Doesn't know the value of 10M USD with 7 years of compounding.

The value of $10M with 7 years of compounding (accessible in 7 years) is exactly $10M, as measured by Net Present Value. Actually it's probably a hair lower, as the beneficiaries likely have a different discount rate than the investment.

I don't get it. Why wouldn't it be worth more after having compounding interest for 7 years?

I'd like to offer you a trade: You give me $20 now, and I'll give you $21 in 1000 years. $21 > $20, so surely my half of the deal is worth more.

The value of $10m invested for any amount of time starting now is (by the linked definition) $10m. If you could guarantee 10% returns, then $10 million today = $11 million next year = $12.1 million in two years = $19.49m in 7 years, etc.
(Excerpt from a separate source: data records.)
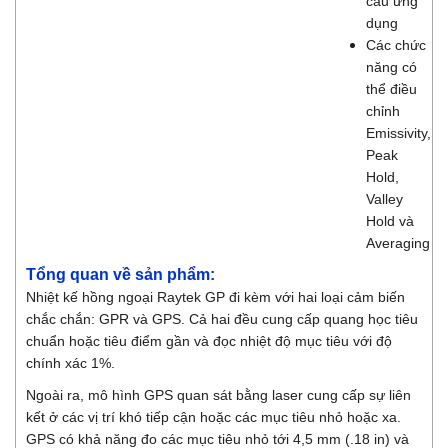
cầu ứng
dụng
Các chức
năng có
thể điều
chỉnh
Emissivity,
Peak
Hold,
Valley
Hold và
Averaging
Tổng quan về sản phẩm:
Nhiệt kế hồng ngoại Raytek GP đi kèm với hai loại cảm biến
chắc chắn: GPR và GPS. Cả hai đều cung cấp quang học tiêu
chuẩn hoặc tiêu điểm gần và đọc nhiệt độ mục tiêu với độ
chính xác 1%.
Ngoài ra, mô hình GPS quan sát bằng laser cung cấp sự liên
kết ở các vị trí khó tiếp cận hoặc các mục tiêu nhỏ hoặc xa.
GPS có khả năng đo các mục tiêu nhỏ tới 4,5 mm (.18 in) và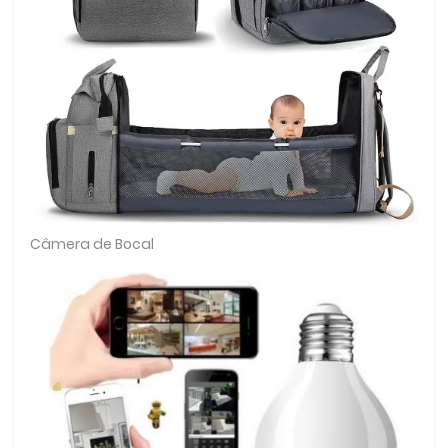
Câmera de Bocal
I still don't get it. We're talking about concrete value of money invested, and what it is now, vs what it will be in 7 years. You seem to be talking about some sort of philosophical experiment about what money might hypothetically be worth if we accept certain premises, or something.

I was initially as perplexed as you were, but it seems the crux is present value, which in this case is precisely the amount handed to you today.

But @ulyssessword said:

The value of $10M with 7 years of compounding (accessible in 7 years) is exactly $10M

It seems like either he's saying that after 7 years of $10M collecting compounding interest it's worth $10M for some reason, which is wrong, or he's saying that he doesn't believe in calculating value of predictable future values of money, which seems like an esoteric argument for philosophical purposes, without real-world application. Maybe that 2nd argument is the present value argument, but I still don't get it, or don't understand why it's a useful argument at all, unfortunately :(

Are you sure you are not confusing the Future Value with the Present Value? The present value of $x today, is x. It's future value is the present value compounded over the hold period.

The discount rate you should use to convert between the two should probably be your expected rate of return. If you really want to get into it, it's possible that the expected rate of return and your personal discount rate are different. If you believe even in a very weak form of the Capital Asset Pricing Model though, you should still discount that excess return back to the risk-free rate, because the difference should explained by the difference in risk (Lots of details about the Capital Market Line omitted). Or, put another way, all assets have the same effective discount rate to a risk-neutral measure. The conversion should not depend on the assets you plan to hold over the period.

I'm not sure. Why did @ulyssessword bring up net present value into a conversation to contradict @f3zinker talking about the future value of what $10M would be worth in 7 years?